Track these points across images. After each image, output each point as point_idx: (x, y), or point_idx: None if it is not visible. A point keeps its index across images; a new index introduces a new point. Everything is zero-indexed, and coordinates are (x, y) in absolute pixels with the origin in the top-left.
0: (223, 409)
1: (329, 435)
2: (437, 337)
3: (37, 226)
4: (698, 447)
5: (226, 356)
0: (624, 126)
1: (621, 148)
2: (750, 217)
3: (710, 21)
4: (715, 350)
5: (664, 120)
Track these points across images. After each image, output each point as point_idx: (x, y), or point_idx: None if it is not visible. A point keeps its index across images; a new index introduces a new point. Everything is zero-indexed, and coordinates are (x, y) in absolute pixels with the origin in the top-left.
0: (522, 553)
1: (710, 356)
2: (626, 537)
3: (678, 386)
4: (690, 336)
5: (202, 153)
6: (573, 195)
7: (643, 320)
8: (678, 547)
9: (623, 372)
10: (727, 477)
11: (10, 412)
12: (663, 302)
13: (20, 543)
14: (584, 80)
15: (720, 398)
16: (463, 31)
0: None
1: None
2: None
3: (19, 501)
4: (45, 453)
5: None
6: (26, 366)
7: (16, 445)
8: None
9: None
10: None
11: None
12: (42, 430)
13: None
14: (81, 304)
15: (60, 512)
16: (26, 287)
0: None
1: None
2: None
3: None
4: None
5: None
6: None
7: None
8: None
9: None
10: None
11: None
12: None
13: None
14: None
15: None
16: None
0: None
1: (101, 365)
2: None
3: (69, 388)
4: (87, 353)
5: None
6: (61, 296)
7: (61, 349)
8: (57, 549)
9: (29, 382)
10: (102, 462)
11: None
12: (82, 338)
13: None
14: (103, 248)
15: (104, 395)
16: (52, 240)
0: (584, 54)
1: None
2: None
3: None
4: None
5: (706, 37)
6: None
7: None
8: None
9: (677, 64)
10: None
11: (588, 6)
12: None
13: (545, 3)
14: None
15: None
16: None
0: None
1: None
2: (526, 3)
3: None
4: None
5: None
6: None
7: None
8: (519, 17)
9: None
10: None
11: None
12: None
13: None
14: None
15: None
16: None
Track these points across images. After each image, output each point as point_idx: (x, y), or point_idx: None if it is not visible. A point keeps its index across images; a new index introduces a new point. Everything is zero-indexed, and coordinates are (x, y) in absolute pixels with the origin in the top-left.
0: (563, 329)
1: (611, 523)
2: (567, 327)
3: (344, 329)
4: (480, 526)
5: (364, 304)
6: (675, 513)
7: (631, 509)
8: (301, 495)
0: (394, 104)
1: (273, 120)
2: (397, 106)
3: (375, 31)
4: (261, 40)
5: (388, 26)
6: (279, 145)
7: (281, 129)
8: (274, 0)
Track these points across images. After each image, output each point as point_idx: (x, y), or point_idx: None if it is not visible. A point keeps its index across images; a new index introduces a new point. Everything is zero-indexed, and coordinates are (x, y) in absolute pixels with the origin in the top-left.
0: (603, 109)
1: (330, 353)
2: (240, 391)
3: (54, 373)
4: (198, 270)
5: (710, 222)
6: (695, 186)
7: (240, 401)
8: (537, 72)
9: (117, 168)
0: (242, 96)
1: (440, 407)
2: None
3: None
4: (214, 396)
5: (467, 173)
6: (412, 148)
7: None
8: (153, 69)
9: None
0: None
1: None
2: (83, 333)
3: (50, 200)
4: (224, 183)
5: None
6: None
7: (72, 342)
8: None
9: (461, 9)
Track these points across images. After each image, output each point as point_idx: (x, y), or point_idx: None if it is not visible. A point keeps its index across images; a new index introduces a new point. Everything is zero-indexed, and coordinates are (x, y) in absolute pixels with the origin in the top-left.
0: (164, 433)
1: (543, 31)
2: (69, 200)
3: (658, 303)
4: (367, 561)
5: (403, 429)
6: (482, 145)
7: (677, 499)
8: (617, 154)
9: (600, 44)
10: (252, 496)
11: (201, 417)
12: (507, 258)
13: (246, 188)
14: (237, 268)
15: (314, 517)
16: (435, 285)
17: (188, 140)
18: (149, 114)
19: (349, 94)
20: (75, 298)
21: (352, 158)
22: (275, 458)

• [Written exercise]: Please swap "top-left" for "upper-left" everywhere it occurs in the rows above, leaving everything else unchanged. Give all the rows again with that one change.

• [Answer]:
Track these points across images. After each image, output each point as point_idx: (x, y), or point_idx: None if it is not visible. A point keeps its index across images; a new index introduces a new point. Everything is zero-indexed, and coordinates are (x, y) in absolute pixels with the origin in the upper-left.
0: (223, 409)
1: (329, 435)
2: (437, 337)
3: (37, 226)
4: (698, 447)
5: (226, 356)
0: (624, 126)
1: (621, 148)
2: (750, 217)
3: (710, 21)
4: (715, 350)
5: (664, 120)
Track these points across images. After each image, output each point as point_idx: (x, y), or point_idx: None if it is not visible. A point keeps its index across images; a new index introduces a new point. Everything is zero-indexed, and coordinates are (x, y) in absolute pixels with the origin in the upper-left.
0: (522, 553)
1: (710, 356)
2: (626, 537)
3: (678, 386)
4: (690, 336)
5: (202, 153)
6: (573, 195)
7: (643, 320)
8: (678, 547)
9: (623, 372)
10: (727, 477)
11: (10, 412)
12: (663, 302)
13: (20, 543)
14: (584, 80)
15: (720, 398)
16: (463, 31)
0: None
1: None
2: None
3: (19, 501)
4: (45, 453)
5: None
6: (26, 366)
7: (16, 445)
8: None
9: None
10: None
11: None
12: (42, 430)
13: None
14: (81, 304)
15: (60, 512)
16: (26, 287)
0: None
1: None
2: None
3: None
4: None
5: None
6: None
7: None
8: None
9: None
10: None
11: None
12: None
13: None
14: None
15: None
16: None
0: None
1: (101, 365)
2: None
3: (69, 388)
4: (87, 353)
5: None
6: (61, 296)
7: (61, 349)
8: (57, 549)
9: (29, 382)
10: (102, 462)
11: None
12: (82, 338)
13: None
14: (103, 248)
15: (104, 395)
16: (52, 240)
0: (584, 54)
1: None
2: None
3: None
4: None
5: (706, 37)
6: None
7: None
8: None
9: (677, 64)
10: None
11: (588, 6)
12: None
13: (545, 3)
14: None
15: None
16: None
0: None
1: None
2: (526, 3)
3: None
4: None
5: None
6: None
7: None
8: (519, 17)
9: None
10: None
11: None
12: None
13: None
14: None
15: None
16: None
Track these points across images. After each image, output each point as point_idx: (x, y), or point_idx: None if it is not visible. A point keeps its index across images; a new index introduces a new point. Everything is zero-indexed, and coordinates are (x, y) in absolute pixels with the origin in the upper-left.
0: (563, 329)
1: (611, 523)
2: (567, 327)
3: (344, 329)
4: (480, 526)
5: (364, 304)
6: (675, 513)
7: (631, 509)
8: (301, 495)
0: (394, 104)
1: (273, 120)
2: (397, 106)
3: (375, 31)
4: (261, 40)
5: (388, 26)
6: (279, 145)
7: (281, 129)
8: (274, 0)
Track these points across images. After each image, output each point as point_idx: (x, y), or point_idx: None if it is not visible. A point keeps its index across images; a new index introduces a new point. Everything is zero-indexed, and coordinates are (x, y) in absolute pixels with the origin in the upper-left.
0: (603, 109)
1: (330, 353)
2: (240, 391)
3: (54, 373)
4: (198, 270)
5: (710, 222)
6: (695, 186)
7: (240, 401)
8: (537, 72)
9: (117, 168)
0: (242, 96)
1: (440, 407)
2: None
3: None
4: (214, 396)
5: (467, 173)
6: (412, 148)
7: None
8: (153, 69)
9: None
0: None
1: None
2: (83, 333)
3: (50, 200)
4: (224, 183)
5: None
6: None
7: (72, 342)
8: None
9: (461, 9)
Track these points across images. After each image, output each point as point_idx: (x, y), or point_idx: None if it is not visible. A point keeps its index across images; a new index introduces a new point. Everything is zero-indexed, and coordinates are (x, y) in absolute pixels with the origin in the upper-left.
0: (164, 433)
1: (543, 31)
2: (69, 200)
3: (658, 303)
4: (367, 561)
5: (403, 429)
6: (482, 145)
7: (677, 499)
8: (617, 154)
9: (600, 44)
10: (252, 496)
11: (201, 417)
12: (507, 258)
13: (246, 188)
14: (237, 268)
15: (314, 517)
16: (435, 285)
17: (188, 140)
18: (149, 114)
19: (349, 94)
20: (75, 298)
21: (352, 158)
22: (275, 458)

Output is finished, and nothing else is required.